ICJR sepakat 10 tahun percobaan bagi terpidana mati
Alinea.id Jenis Media: News
Institute for Criminal Justice Reform (ICJR) berada dalam ruang yang sama dengan pemerintah untuk menetapkan syarat percobaan 10 tahun pidana mati seperti dalam KUHP Baru. Hal ini dianggap sesuai dengan komitmen pemerintah Indonesia dalam berbagai sidang PBB yang menyatakan akan mengambil langkah-langkah progresif terkait eksekusi mati di Indonesia.
Peneliti ICJR, Iftitahsari mengatakan, pernyataan Wamenkumham RI Eddy O. S. Hiariej terkait hal tersebut yang merupakan salah satu asas utama hukum pidana, yaitu asas in favor reo, yang juga berhubungan dengan asas in dubio pro reo. Hal ini seakan menjadi solusi dari keragu-raguan dalam pemeriksaan perkara.

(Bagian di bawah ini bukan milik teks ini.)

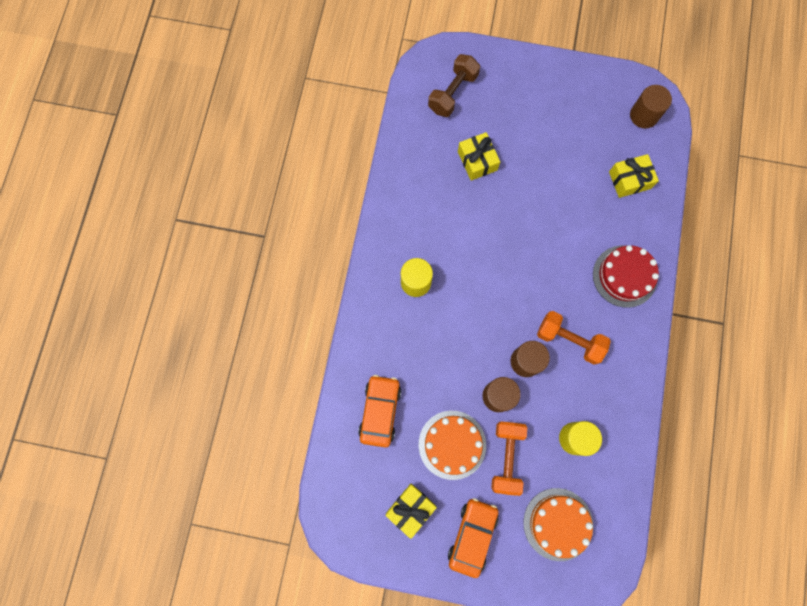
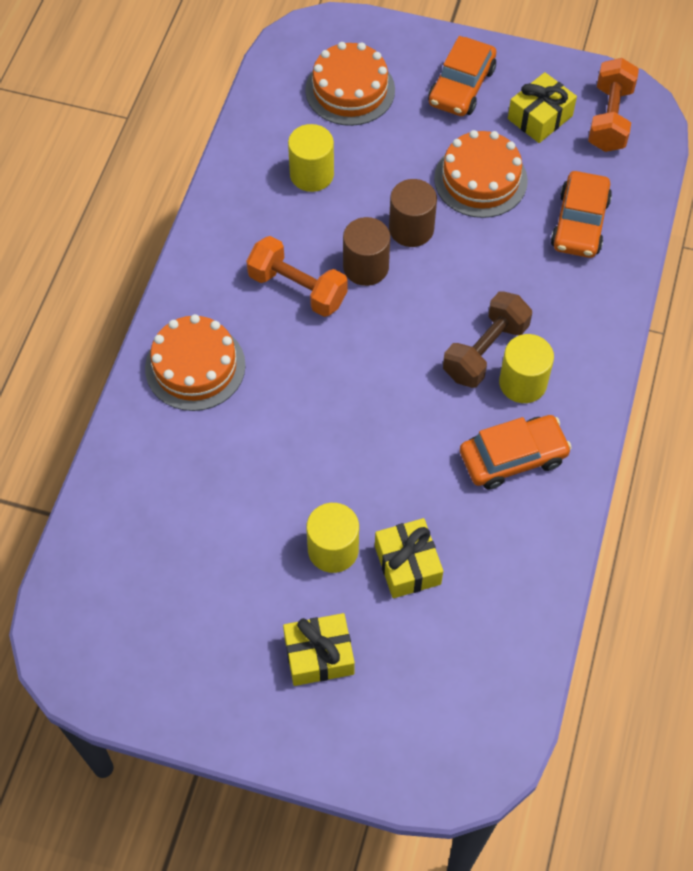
camera: 175 degrees left, 15 degrees down
(420, 231) = (513, 457): none -> orange car
(453, 93) = (440, 695): brown dumbbell -> brown dumbbell (485, 351)
(506, 457) = (408, 161): orange dumbbell -> orange dumbbell (610, 118)
(520, 166) = (333, 549): none -> yellow cylinder
(624, 276) = (195, 366): red cake -> orange cake
(629, 180) = (151, 511): yellow gift -> yellow gift (319, 655)
(643, 115) = (97, 622): brown cylinder -> none

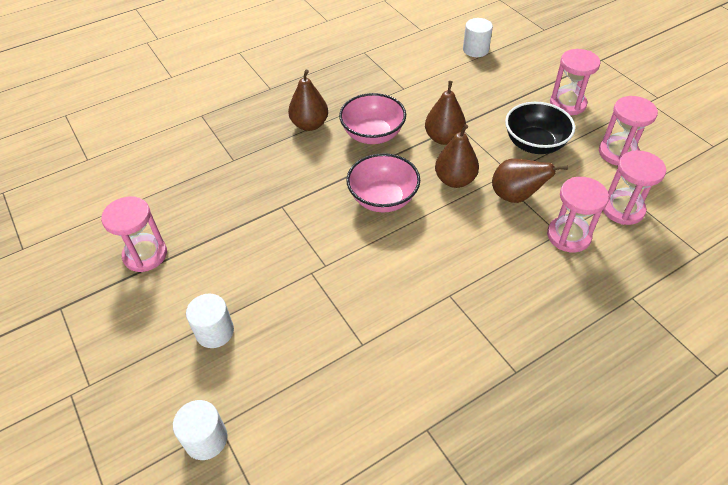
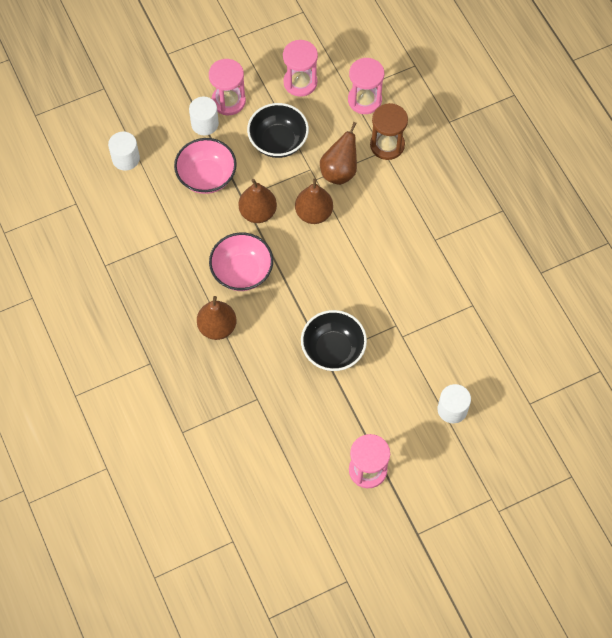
camera: 85 degrees left, 15 degrees up
(206, 439) = (539, 412): white cylinder -> white cylinder (205, 124)
(290, 212) = (333, 350): none -> black bowl
(383, 199) = (328, 273): pink bowl -> pink bowl (207, 177)
(568, 236) = (387, 145): pink hourglass -> brown hourglass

"Dalam hukum pidana materil, kedua asas ini mengacu pada ketentuan Pasal 1 ayat (2) KUHP Lama yang masih berlaku saat ini," katanya dalam keterangan, Kamis (2/3).
Iftitah menyebut, berdasarkan prinsip hukum pidana, jika terjadi perubahan hukum ketika perbuatan pidana telah dilakukan, sehingga terhadap pelaku dapat diterapkan undang-undang yang lama atau baru, maka harus dipilih ketentuan mana lebih meringankan bagi pelaku.
Ketentuan pidana mati dalam KUHP baru jelas lebih meringankan bagi terdakwa jika dibandingkan dengan KUHP lama, sebab pidana mati dalam KUHP baru tidak lagi dikategorikan sebagai jenis pidana pokok melainkan pidana yang bersifat khusus.
Sifat kekhususan pidana mati, di antaranya secara otomatis dijatuhkan dengan masa percobaan selama 10 tahun untuk kemudian dilakukan assessmen komutas atau perubahan hukuman menjadi penjara seumur hidup, sehingga dalam periode tersebut eksekusi wajib ditunda.
"Merupakan kondisi yang lebih meringankan bagi terdakwa," ujarnya.
Iftitah menyampaikan, konsekuensi perubahan hukum tersebut tentu akan berdampak pada seluruh terpidana mati yang saat ini ada dalam deret tunggu eksekusi mati (death row). Baik yang baru diputus dan terutama yang sudah lebih dari 10 tahun di dalam deret tunggu.